TASK ITEM → Scan the lines below; pull out those with "order".

SUPPLIED MATERIAL →
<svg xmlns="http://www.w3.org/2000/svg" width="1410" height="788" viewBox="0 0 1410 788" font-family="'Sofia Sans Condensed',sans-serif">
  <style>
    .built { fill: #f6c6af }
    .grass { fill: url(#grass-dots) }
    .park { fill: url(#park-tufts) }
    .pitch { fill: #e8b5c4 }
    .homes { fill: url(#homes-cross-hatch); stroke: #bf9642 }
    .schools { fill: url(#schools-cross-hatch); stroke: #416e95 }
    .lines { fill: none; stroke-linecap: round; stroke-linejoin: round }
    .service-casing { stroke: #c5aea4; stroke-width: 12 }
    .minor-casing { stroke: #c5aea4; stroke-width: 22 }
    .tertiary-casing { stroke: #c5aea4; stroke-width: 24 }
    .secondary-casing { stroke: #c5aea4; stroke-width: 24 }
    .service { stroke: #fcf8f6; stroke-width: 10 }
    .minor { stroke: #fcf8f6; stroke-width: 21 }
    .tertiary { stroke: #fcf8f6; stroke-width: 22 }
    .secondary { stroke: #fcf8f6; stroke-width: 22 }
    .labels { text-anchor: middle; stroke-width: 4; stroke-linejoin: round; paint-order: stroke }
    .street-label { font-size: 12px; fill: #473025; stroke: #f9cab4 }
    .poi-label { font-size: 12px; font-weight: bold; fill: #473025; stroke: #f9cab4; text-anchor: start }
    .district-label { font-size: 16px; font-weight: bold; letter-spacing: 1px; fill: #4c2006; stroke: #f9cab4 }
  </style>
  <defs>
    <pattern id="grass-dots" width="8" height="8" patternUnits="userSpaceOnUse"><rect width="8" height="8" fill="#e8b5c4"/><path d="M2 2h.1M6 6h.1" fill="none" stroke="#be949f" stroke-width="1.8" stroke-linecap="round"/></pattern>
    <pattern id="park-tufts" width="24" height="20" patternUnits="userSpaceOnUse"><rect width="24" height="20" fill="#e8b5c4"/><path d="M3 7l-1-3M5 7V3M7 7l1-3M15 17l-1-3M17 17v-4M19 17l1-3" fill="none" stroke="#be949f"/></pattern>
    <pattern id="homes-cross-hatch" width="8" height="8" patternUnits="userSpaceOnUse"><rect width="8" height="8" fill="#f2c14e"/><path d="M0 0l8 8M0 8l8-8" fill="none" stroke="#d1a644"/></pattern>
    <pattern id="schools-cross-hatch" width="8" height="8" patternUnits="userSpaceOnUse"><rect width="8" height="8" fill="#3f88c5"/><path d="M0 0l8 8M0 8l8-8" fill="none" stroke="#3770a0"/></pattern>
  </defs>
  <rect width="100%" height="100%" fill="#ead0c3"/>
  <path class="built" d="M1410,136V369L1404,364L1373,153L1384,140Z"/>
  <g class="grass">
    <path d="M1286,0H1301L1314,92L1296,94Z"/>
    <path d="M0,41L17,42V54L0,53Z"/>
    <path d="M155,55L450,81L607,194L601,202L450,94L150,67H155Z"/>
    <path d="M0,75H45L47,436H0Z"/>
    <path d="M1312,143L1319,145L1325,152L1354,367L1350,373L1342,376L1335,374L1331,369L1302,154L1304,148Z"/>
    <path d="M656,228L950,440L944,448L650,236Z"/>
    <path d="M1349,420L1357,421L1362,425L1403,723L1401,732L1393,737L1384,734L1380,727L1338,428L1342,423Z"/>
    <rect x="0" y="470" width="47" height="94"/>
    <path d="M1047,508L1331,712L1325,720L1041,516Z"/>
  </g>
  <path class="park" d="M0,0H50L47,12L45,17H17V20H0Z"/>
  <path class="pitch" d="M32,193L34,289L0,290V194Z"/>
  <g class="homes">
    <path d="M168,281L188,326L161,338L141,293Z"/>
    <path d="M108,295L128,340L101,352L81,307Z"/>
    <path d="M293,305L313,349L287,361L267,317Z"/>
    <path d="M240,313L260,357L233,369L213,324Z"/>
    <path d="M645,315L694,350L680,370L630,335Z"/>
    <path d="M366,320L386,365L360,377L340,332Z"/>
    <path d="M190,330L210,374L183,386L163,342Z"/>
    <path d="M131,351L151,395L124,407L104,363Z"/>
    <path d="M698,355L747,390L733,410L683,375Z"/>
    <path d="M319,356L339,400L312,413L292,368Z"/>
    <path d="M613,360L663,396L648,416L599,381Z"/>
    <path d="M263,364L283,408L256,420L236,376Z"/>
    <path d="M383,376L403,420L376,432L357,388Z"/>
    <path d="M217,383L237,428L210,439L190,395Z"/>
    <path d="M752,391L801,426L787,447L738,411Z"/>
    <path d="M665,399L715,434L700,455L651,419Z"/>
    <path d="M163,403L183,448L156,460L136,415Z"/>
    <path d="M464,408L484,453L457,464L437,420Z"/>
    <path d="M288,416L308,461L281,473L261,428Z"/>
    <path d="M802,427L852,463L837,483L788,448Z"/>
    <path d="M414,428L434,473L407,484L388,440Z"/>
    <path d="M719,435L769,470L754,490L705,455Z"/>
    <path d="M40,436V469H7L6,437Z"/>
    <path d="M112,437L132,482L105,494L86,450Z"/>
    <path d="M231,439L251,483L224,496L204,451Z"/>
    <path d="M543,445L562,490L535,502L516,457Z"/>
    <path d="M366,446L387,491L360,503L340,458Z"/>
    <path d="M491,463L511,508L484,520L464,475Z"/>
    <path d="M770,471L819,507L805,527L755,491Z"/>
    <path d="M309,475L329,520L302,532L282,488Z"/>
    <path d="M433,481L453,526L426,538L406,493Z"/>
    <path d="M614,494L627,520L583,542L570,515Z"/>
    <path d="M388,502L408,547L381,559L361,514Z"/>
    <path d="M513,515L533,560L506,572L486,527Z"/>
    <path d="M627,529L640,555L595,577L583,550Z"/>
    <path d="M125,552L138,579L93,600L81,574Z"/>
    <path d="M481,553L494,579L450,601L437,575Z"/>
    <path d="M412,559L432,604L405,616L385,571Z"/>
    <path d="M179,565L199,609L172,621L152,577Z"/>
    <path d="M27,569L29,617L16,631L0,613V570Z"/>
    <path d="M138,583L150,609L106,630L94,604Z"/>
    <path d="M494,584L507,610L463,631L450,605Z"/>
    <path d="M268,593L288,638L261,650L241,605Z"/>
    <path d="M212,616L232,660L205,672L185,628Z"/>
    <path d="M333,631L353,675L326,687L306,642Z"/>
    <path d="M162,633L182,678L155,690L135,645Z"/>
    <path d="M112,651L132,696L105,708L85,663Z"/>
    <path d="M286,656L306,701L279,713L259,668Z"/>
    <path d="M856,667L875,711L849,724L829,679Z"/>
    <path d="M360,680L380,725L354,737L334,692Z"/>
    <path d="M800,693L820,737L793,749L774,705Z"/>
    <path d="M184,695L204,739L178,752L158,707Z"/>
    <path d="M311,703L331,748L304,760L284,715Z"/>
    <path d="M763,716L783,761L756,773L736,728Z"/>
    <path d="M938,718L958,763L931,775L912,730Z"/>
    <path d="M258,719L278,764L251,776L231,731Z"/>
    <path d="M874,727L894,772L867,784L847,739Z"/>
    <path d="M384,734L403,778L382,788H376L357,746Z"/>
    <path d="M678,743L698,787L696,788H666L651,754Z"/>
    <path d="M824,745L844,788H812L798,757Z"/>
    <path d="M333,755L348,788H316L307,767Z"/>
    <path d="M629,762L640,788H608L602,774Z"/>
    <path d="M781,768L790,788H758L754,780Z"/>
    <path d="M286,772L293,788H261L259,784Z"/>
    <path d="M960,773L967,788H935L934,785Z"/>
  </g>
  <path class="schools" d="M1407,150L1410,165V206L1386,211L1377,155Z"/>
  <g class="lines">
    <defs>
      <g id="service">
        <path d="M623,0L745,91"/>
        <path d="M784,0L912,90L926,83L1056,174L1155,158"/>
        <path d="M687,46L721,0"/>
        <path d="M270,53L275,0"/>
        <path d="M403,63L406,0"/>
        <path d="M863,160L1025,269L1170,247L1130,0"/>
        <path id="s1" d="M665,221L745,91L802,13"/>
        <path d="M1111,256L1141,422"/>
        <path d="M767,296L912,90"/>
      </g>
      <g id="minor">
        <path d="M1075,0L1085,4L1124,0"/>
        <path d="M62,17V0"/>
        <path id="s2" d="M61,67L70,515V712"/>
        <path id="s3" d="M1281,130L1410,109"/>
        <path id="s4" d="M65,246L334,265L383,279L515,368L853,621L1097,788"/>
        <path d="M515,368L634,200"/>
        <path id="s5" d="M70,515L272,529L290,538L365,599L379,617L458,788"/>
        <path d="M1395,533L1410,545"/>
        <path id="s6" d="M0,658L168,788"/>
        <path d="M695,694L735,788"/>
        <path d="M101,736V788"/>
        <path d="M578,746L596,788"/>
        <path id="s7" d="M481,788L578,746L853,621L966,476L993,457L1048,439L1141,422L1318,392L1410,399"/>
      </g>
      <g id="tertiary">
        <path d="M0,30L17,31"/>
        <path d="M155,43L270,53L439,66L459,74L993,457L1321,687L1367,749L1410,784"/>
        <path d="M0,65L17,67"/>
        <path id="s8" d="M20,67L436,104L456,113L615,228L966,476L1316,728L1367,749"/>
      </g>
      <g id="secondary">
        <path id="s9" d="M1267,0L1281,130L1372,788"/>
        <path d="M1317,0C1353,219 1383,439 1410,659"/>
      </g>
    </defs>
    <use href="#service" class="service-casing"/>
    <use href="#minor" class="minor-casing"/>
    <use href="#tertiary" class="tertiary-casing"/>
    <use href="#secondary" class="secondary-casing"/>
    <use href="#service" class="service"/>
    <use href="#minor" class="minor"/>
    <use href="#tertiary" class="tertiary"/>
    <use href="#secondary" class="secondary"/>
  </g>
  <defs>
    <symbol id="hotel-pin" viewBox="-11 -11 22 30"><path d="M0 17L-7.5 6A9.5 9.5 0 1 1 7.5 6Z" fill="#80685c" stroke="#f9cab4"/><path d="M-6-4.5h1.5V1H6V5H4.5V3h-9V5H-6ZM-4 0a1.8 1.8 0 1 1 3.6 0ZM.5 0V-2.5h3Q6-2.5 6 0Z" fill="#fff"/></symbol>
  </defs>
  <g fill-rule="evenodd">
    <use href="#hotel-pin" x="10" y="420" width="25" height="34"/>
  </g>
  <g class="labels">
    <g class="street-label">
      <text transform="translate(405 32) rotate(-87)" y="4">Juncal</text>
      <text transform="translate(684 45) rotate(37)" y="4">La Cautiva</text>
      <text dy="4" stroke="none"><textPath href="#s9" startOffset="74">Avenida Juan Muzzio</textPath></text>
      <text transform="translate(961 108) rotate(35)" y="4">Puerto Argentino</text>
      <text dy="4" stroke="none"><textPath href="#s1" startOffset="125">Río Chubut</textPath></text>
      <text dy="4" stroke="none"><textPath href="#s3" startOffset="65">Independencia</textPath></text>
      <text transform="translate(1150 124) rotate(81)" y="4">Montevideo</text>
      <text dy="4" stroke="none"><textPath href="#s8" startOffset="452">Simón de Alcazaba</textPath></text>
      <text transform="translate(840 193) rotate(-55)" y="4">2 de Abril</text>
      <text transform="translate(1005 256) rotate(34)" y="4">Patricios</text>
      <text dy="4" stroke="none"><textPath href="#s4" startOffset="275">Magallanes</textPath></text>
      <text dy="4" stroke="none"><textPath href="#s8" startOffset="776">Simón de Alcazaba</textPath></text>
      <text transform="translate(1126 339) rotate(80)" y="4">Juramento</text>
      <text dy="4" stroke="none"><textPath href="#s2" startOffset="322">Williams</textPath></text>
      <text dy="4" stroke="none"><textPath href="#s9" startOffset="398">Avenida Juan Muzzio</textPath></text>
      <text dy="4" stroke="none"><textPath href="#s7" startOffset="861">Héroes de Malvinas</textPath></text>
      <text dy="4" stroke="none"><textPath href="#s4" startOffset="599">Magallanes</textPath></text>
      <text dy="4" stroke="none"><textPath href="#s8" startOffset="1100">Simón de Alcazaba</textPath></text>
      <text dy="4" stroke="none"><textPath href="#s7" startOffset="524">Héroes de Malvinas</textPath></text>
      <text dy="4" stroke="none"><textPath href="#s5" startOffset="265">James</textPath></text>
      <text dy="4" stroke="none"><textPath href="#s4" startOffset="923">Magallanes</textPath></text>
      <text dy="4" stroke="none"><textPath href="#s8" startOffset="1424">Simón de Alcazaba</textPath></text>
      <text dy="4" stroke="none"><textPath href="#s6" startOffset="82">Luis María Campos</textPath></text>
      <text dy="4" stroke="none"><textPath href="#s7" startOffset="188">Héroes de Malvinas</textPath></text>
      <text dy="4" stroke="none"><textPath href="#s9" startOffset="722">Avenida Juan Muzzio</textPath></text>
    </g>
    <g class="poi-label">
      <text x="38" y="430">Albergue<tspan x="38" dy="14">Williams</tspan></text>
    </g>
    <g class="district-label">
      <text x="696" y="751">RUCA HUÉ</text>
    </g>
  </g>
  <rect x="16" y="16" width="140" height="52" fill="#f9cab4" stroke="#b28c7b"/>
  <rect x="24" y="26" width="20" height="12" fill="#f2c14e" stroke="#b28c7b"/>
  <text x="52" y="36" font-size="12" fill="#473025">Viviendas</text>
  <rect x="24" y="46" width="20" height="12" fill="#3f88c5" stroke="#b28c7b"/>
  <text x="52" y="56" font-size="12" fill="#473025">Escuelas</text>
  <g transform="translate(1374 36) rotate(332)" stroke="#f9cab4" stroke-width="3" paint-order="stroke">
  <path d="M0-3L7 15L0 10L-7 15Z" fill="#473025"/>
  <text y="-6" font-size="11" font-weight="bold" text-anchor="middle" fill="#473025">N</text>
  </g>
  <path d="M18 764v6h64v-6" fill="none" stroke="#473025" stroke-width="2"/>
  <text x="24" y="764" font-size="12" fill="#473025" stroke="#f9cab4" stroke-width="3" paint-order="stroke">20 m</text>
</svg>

EXERCISE RESPONSE →
    .labels { text-anchor: middle; stroke-width: 4; stroke-linejoin: round; paint-order: stroke }
  <g transform="translate(1374 36) rotate(332)" stroke="#f9cab4" stroke-width="3" paint-order="stroke">
  <text x="24" y="764" font-size="12" fill="#473025" stroke="#f9cab4" stroke-width="3" paint-order="stroke">20 m</text>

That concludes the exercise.